This holiday season, as families gather with their loved ones, they may celebrate with a cup of hot chocolate and freshly baked cookies. But if they bought those cookies at a nearby Crumbl Cookies, they may be enjoying sweets that were made by kids who were working past allowed hours or operating dangerous equipment prohibited by federal labor laws.
Many young workers are unaware of their rights and child labor protections. They may work late or perform a dangerous task simply because their manager asked. They may not realize that they can and should refuse to put themselves in harm’s way. Employers must make sure that when children work, they don’t jeopardize their health, well-being or educational opportunities, something Crumbl Cookies franchisees ignored.
Recently, investigators with the Wage and Hour Division found that Crumbl Cookies exposed 64 workers aged 14-17 to violations of the federal child labor laws, racking up a combined $72,000 in penalties.
We have resources to make sure parents, employers and young workers are aware of the rules that apply to working youth.
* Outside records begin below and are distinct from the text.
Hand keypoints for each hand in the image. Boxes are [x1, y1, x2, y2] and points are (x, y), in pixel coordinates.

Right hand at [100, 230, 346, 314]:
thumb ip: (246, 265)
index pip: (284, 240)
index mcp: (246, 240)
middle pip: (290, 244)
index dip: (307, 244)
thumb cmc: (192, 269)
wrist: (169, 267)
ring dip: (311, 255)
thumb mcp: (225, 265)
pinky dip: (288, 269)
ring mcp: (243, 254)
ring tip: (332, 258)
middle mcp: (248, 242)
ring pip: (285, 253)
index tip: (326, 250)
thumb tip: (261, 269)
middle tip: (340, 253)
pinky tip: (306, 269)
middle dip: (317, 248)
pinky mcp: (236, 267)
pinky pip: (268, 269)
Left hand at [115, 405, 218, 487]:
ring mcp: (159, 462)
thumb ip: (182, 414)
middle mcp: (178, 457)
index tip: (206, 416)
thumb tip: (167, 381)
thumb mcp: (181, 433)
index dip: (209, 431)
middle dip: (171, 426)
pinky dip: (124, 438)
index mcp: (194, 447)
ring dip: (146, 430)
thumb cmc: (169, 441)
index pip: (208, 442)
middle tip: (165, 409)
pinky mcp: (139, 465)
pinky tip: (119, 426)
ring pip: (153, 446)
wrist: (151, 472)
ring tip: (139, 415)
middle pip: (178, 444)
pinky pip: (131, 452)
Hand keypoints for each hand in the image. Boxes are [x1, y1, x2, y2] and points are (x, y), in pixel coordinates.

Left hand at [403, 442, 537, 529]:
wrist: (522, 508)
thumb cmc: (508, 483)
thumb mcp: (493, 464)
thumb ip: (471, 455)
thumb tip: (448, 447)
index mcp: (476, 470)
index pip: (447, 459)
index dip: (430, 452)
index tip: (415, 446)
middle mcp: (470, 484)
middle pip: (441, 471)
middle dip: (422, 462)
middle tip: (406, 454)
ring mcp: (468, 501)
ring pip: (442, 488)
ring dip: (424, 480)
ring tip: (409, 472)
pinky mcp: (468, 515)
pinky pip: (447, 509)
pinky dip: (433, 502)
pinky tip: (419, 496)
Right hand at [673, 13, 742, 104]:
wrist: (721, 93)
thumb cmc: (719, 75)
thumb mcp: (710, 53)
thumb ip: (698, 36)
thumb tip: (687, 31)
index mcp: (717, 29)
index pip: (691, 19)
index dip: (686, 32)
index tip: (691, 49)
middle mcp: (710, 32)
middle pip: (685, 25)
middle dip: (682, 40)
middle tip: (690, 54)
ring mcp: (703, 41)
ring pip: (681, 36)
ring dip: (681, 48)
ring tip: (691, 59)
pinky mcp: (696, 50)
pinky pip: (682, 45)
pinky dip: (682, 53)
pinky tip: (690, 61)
Despite this, some employers continue to hire minors to work in hazardous occupations, assign them prohibited tasks, or schedule them beyond the hours of work permitted on a school day or week.
Federal labor law prohibits the employment of workers under the age of 14 in non-agricultural settings. 14- and 15-year-olds must work outside of the hours of school and cannot work:
- More than 3 hours on a school day, including Friday;
- More than 18 hours per week when school is in session;
- More than 8 hours per day when school is not in session;
- More than 40 hours per week when school is not in session; and
- Before 7 a.m. or after 7 p.m. on any day, except from June 1 through Labor Day, when nighttime work hours are extended to 9 p.m.
Federal child labor laws also prohibit anyone under 18 from working in any occupation the Secretary of Labor has declared to be hazardous.
Crumbl Cookies franchisees are not alone in ignoring child labor laws. In 2022, our investigators found over 3,800 minors employed in violation of child labor laws, an increase of 37% over the previous year. Minors employed in violation of hazardous orders were up 26% in the same period, with a total of 688 minors found to be working in hazardous occupations.
In every case, the onus is on the employer to know when young workers can and cannot work, and what jobs they can perform. There is no excuse for putting young workers in unnecessary harm. Young workers, their parents and stakeholders should access our online tools or contact the Wage and Hour Division for guidance, compliance assistance or other resources. Together we must commit to the safety of young workers and ensure that the memories we make this season do not come at the expense of the safety or educational opportunities of young workers.